Please say how many lines in the records contain the word "Jevgēnijs", giving only the number.
Top of Information shown
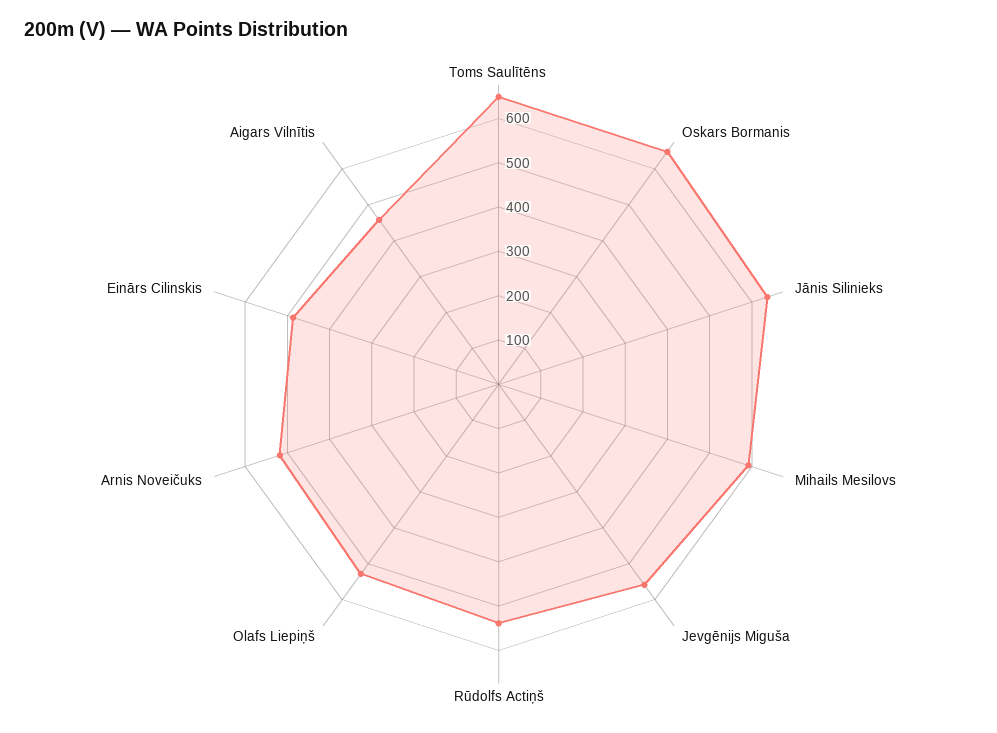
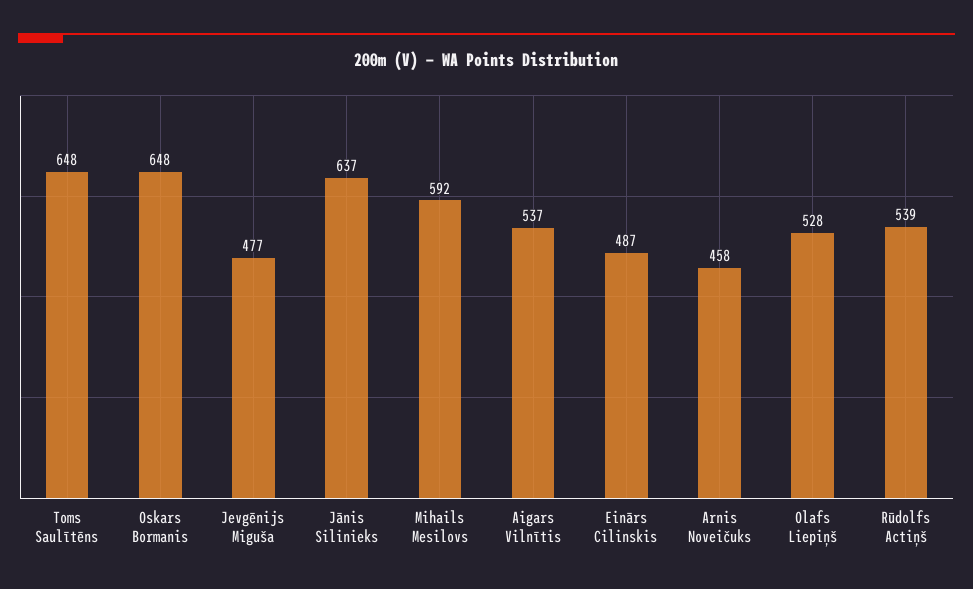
  {
    "Toms Saulītēns": 648,
    "Oskars Bormanis": 648,
    "Jānis Silinieks": 637,
    "Mihails Mesilovs": 592,
-   "Jevgēnijs Miguša": 560,
+   "Jevgēnijs Miguša": 477,
    "Rūdolfs Actiņš": 539,
    "Olafs Liepiņš": 528,
-   "Arnis Noveičuks": 520,
+   "Arnis Noveičuks": 458,
    "Einārs Cilinskis": 487,
-   "Aigars Vilnītis": 460
+   "Aigars Vilnītis": 537
  }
Bottom of Information shown
### Your solution
2